A November election? Five questions facing Bernard Grech in 2021
Amid persistent rumours of a November election, Bernard Grech knows his future is at stake if he fails to substantially reduce the gap with Labour. With so little time left, how can he pull it around? JAMES DEBONO asks
Judging by the results of the surveys published last week, Labour leader Robert Abela is on track to renew Labour’s mandate for another five years. This may well turn the next election in a boring affair, with the outcome already determined months before the election itself.
What remains unclear is whether Bernard Grech will manage to decrease the gap and by how much. Grech will probably stay on to fight another day if he substantially reduces the gap, but his party will be thrown back into chaos if Labour is confirmed with the same margin again as in 2017.
The MaltaToday survey shows that the gap between the two parties has decreased to 6 points, but the gap between the two leaders is now at 11 points. In short, if all those who trust Abela more than they trust Grech vote Labour, Grech’s nightmare scenario – that of a repeat of 2013 and 2017 – will materialise and he may have no choice but to resign.
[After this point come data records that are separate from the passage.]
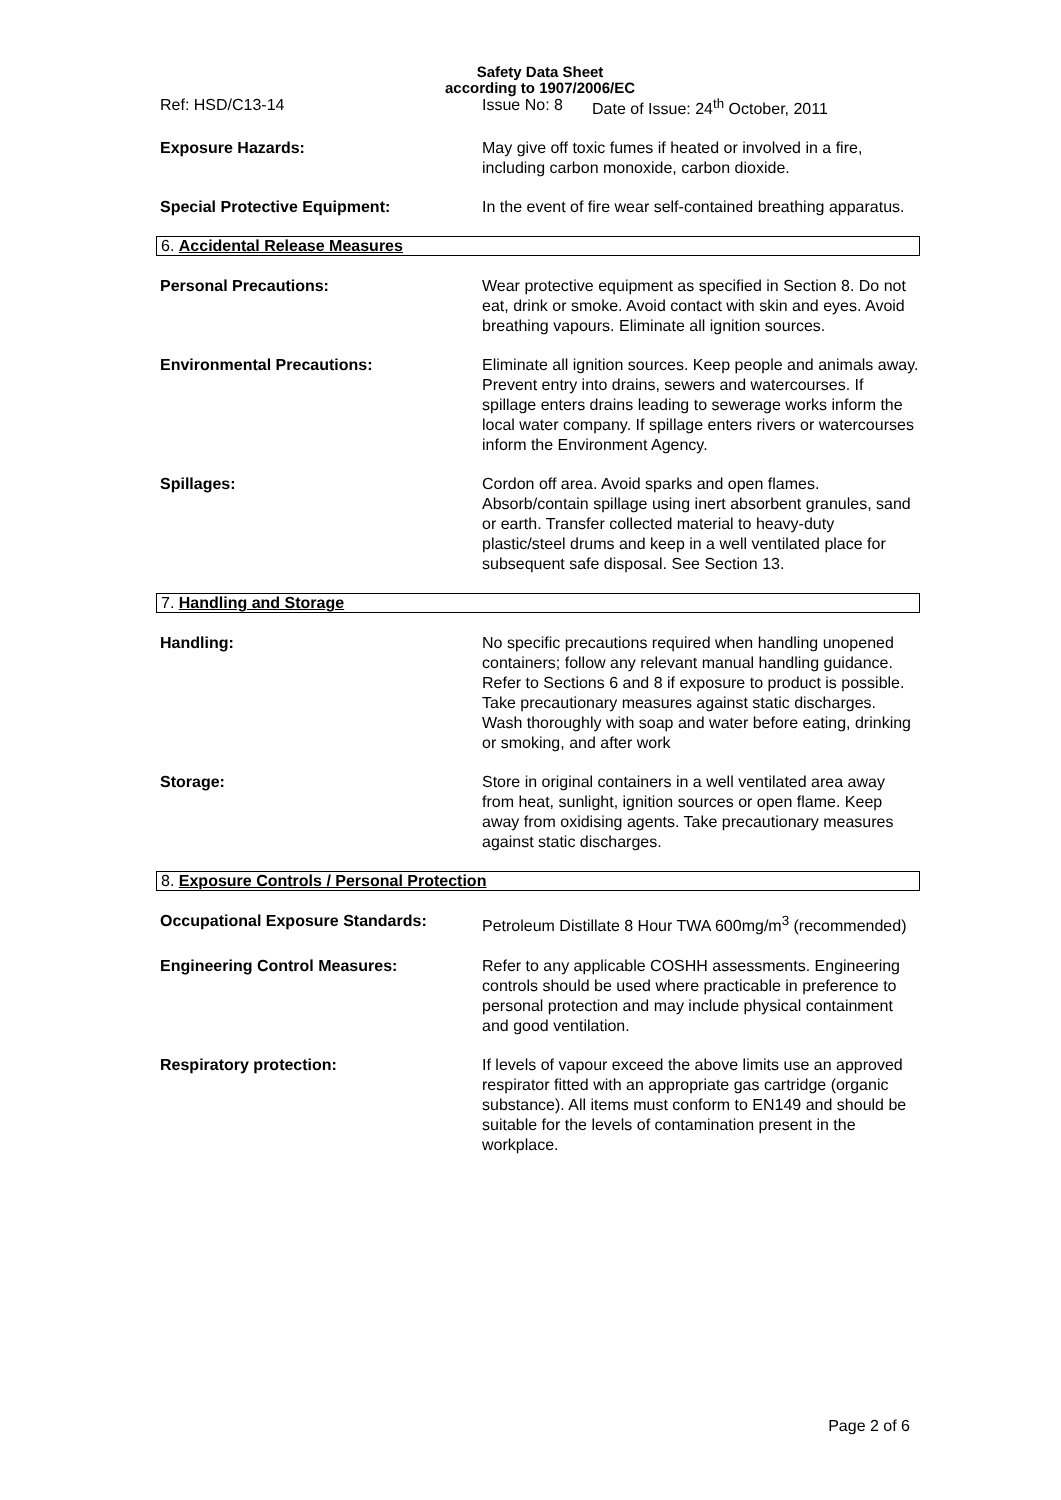Safety Data Sheet
according to 1907/2006/EC
Ref: HSD/C13-14 Issue No: 8 Date of Issue: 24<sup>th</sup> October, 2011
Exposure Hazards: May give off toxic fumes if heated or involved in a fire, including carbon monoxide, carbon dioxide.
Special Protective Equipment: In the event of fire wear self-contained breathing apparatus.
6. Accidental Release Measures
Personal Precautions: Wear protective equipment as specified in Section 8. Do not eat, drink or smoke. Avoid contact with skin and eyes. Avoid breathing vapours. Eliminate all ignition sources.
Environmental Precautions: Eliminate all ignition sources. Keep people and animals away. Prevent entry into drains, sewers and watercourses. If spillage enters drains leading to sewerage works inform the local water company. If spillage enters rivers or watercourses inform the Environment Agency.
Spillages: Cordon off area. Avoid sparks and open flames. Absorb/contain spillage using inert absorbent granules, sand or earth. Transfer collected material to heavy-duty plastic/steel drums and keep in a well ventilated place for subsequent safe disposal. See Section 13.
7. Handling and Storage
Handling: No specific precautions required when handling unopened containers; follow any relevant manual handling guidance. Refer to Sections 6 and 8 if exposure to product is possible. Take precautionary measures against static discharges. Wash thoroughly with soap and water before eating, drinking or smoking, and after work
Storage: Store in original containers in a well ventilated area away from heat, sunlight, ignition sources or open flame. Keep away from oxidising agents. Take precautionary measures against static discharges.
8. Exposure Controls / Personal Protection
Occupational Exposure Standards: Petroleum Distillate 8 Hour TWA 600mg/m<sup>3</sup> (recommended)
Engineering Control Measures: Refer to any applicable COSHH assessments. Engineering controls should be used where practicable in preference to personal protection and may include physical containment and good ventilation.
Respiratory protection: If levels of vapour exceed the above limits use an approved respirator fitted with an appropriate gas cartridge (organic substance). All items must conform to EN149 and should be suitable for the levels of contamination present in the workplace.
Page 2 of 6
Will Grech reduce the gap?
While Grech has successfully completed the first stage of his mission as leader, that of reuniting his party and recovering the support of Delia critics, he still has not made any tangible progress in the essential second stage of closing the gap with inroads among Labour voters from the past two elections, especially among switchers who deserted the PN in 2013.
As things stand, the reduced gap between the parties is not the result of any significant shift to the PN but of the emergence of a category of voters who remain uncommitted about either Abela or Grech.
This suggests that Abela’s road to recovery depends on Grech’s ability in the next months to attract Labour voters who may be dithering but still give Abela the benefit of the doubt. One major question, which cannot be measured by surveys, is how strong the attachment of voters to Abela is. For if the hold is precarious, it may well be the case that a strong campaign by the PN can make a difference.
Choosing the right strategy
This raises one big strategic issue for the PN: in its bid to reduce the gap should the party become more moderate, or more hawkish in its attack on Robert Abela’s rule of law credentials?
In his bid to appeal to M.O.R. Labour voters who still have a favourable impression of Abela, Grech may either become more forceful in exposing Abela as Muscat’s clone, or more “moderate” by recognising some positive changes, while remaining vigilant and expecting more results and investigations.
The other question is how far should the PN go in seeking vindication for its anti-corruption stance in 2017, or whether to recognise that this will be hard act to stage now that Joseph Muscat has resigned. For while the 2017 election was effectively a referendum on Muscat – who was judged on the facts which were available at that time – the next election will be more about whether Robert Abela deserves a mandate of his own, possibly one which would further weaken the hold of his predecessor on the party.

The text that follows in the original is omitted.